La viande de laboratoire (aussi appelée in vitro, de synthèse, artificielle ou cellulaire) a été expérimentée une première fois aux États-Unis en 2013 : un steak haché de bœuf élaboré en éprouvette, surnommé « Frankenburger ». Depuis 10 ans, une vingtaine de start-ups se sont lancées dans ce secteur. Elles espèrent commercialiser leur « création » d’ici 2021. Cette fausse viande serait l’un des remèdes à la crise environnementale que nous traversons : une production en milieu stérile, nécessitant peu d’eau, pas de terres agricoles, dégageant peu de méthane tout en contribuant à répondre à la demande au niveau mondial. En outre, il n’y aurait ni souffrance animale ni mise à mort, ce qui devrait convenir aux végétariens.
Pourtant, selon Didier Toubia, cofondateur d’Aleph Farms (une de ces start-ups, basée en Israël), il s’agit d’une « vraie viande, qui provient d’un animal mais produite de manière contrôlée ». Pour cela, les chercheurs procèdent à une biopsie (prélèvement de cellules) sur un animal. L’entreprise ambitionne d’ailleurs de créer des steaks « avec l’architecture d’un muscle ». A priori, cela pourrait se substituer partiellement aux élevages industriels polluants.
Cela étant, l’association UFC-Que choisir regrette le manque d’informations concernant la composition de ces produits, secret industriel oblige… Les seules informations disponibles concernent la composition de la solution nutritive dans laquelle croissent les cellules, qui contient des acides aminés, des protéines, des sucres, des vitamines, des minéraux et des facteurs de croissance (hormones). Ces nutriments sont fournis par l’industrie chimique. Or, l’élément principal, du sérum de veau fœtal, nécessite la mise à mort d’une vache et de son veau, ce qui rend ce type de produit totalement incompatible avec un régime végétarien ainsi qu’avec l’argument environnemental. Les start-ups travaillent à la réalisation d’un sérum vegan (aucune origine animale). Quant à l’impact environnemental, il serait sous-estimé selon l’association de consommateurs. Le système de fabrication émet beaucoup de CO2, un des principaux gaz à effet de serre. Quant à l’extraction, la fabrication et l’acheminement des nutriments, ils nécessitent également beaucoup d’énergie, difficilement quantifiable aujourd’hui.

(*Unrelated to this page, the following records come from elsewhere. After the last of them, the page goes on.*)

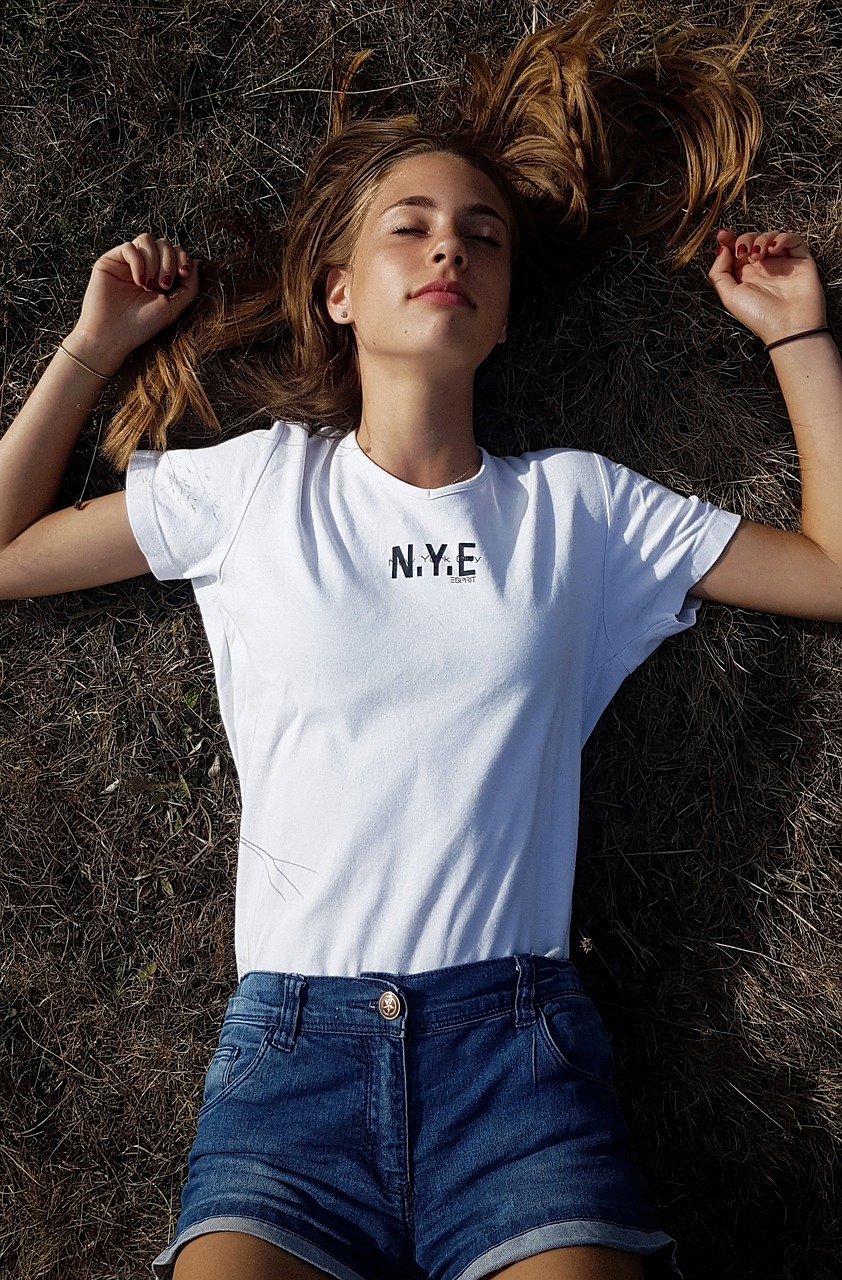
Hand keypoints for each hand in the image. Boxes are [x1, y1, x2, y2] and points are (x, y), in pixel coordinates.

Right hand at [68, 233, 199, 372]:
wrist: (113, 335)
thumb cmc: (142, 325)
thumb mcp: (174, 307)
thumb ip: (190, 286)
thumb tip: (198, 262)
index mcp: (159, 275)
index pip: (175, 251)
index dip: (182, 257)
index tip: (184, 274)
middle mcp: (143, 266)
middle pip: (163, 242)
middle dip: (168, 261)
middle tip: (163, 285)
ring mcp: (126, 262)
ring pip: (147, 239)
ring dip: (154, 261)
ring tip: (148, 285)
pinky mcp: (110, 260)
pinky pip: (129, 247)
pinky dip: (138, 262)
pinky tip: (138, 281)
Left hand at [707, 229, 826, 346]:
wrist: (788, 327)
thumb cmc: (760, 317)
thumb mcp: (729, 296)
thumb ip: (719, 273)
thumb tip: (721, 250)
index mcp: (745, 276)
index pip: (736, 250)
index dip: (729, 239)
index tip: (722, 235)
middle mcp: (763, 268)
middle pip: (752, 239)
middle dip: (745, 239)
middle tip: (743, 251)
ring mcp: (782, 263)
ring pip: (771, 236)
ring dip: (761, 239)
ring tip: (758, 255)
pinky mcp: (800, 260)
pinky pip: (793, 239)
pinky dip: (782, 238)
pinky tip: (774, 248)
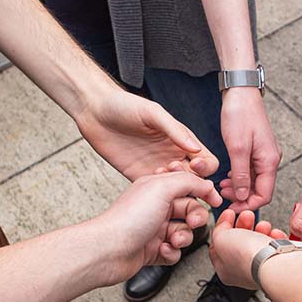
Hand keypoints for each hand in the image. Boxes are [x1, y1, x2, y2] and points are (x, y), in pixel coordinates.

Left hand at [79, 91, 219, 180]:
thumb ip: (175, 130)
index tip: (194, 165)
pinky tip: (150, 186)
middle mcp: (173, 155)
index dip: (205, 167)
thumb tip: (195, 148)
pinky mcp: (140, 176)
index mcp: (181, 139)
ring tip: (161, 179)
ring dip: (176, 190)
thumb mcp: (152, 112)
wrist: (94, 112)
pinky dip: (159, 196)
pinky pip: (157, 193)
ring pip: (178, 189)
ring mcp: (157, 167)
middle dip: (193, 182)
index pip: (207, 160)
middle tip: (177, 176)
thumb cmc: (123, 105)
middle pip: (196, 178)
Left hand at [94, 171, 222, 281]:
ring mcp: (153, 229)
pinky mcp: (151, 249)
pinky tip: (161, 250)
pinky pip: (174, 252)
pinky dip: (172, 252)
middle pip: (190, 210)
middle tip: (192, 223)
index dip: (203, 192)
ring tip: (173, 240)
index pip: (189, 185)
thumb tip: (207, 185)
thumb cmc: (128, 219)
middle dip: (195, 218)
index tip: (214, 200)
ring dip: (184, 238)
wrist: (107, 251)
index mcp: (156, 187)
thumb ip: (189, 181)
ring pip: (184, 233)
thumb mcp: (162, 187)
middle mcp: (155, 207)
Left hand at [209, 209, 287, 290]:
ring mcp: (261, 267)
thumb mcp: (220, 238)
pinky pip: (275, 246)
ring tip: (263, 225)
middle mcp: (243, 272)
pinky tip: (274, 234)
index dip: (222, 228)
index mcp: (225, 270)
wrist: (272, 261)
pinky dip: (275, 237)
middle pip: (240, 242)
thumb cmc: (246, 256)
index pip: (219, 246)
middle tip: (246, 215)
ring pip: (258, 243)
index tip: (228, 215)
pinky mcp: (278, 263)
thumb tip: (223, 225)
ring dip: (261, 229)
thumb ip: (219, 230)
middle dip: (243, 225)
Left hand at [218, 88, 280, 210]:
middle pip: (260, 190)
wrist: (241, 92)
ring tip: (222, 187)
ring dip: (240, 188)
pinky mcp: (258, 149)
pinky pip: (251, 170)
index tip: (231, 207)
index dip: (248, 204)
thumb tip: (243, 196)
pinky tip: (227, 177)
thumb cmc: (240, 114)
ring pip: (255, 181)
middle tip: (223, 197)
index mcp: (270, 161)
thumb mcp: (237, 148)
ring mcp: (265, 154)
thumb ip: (241, 174)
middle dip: (242, 197)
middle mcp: (271, 159)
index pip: (264, 195)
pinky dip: (240, 177)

Mais cette nouvelle industrie pose également des questions d’ordre éthique. Elle sera gérée par de grandes multinationales et financée par des capitaux apportés par des fonds d’investissement. Des entreprises pour lesquelles l’éthique n’est pas au cœur des préoccupations. Mais surtout, cette nouvelle forme de culture nous éloigne un peu plus de la nature, avec un mode de fabrication totalement artificiel. Or, il est possible de réduire sa consommation de viande sans nécessairement recourir à des substituts carnés, par exemple en réintroduisant les légumineuses, les fruits secs ou encore certaines céréales complètes, comme le préconise le PNNS (Programme national nutrition santé).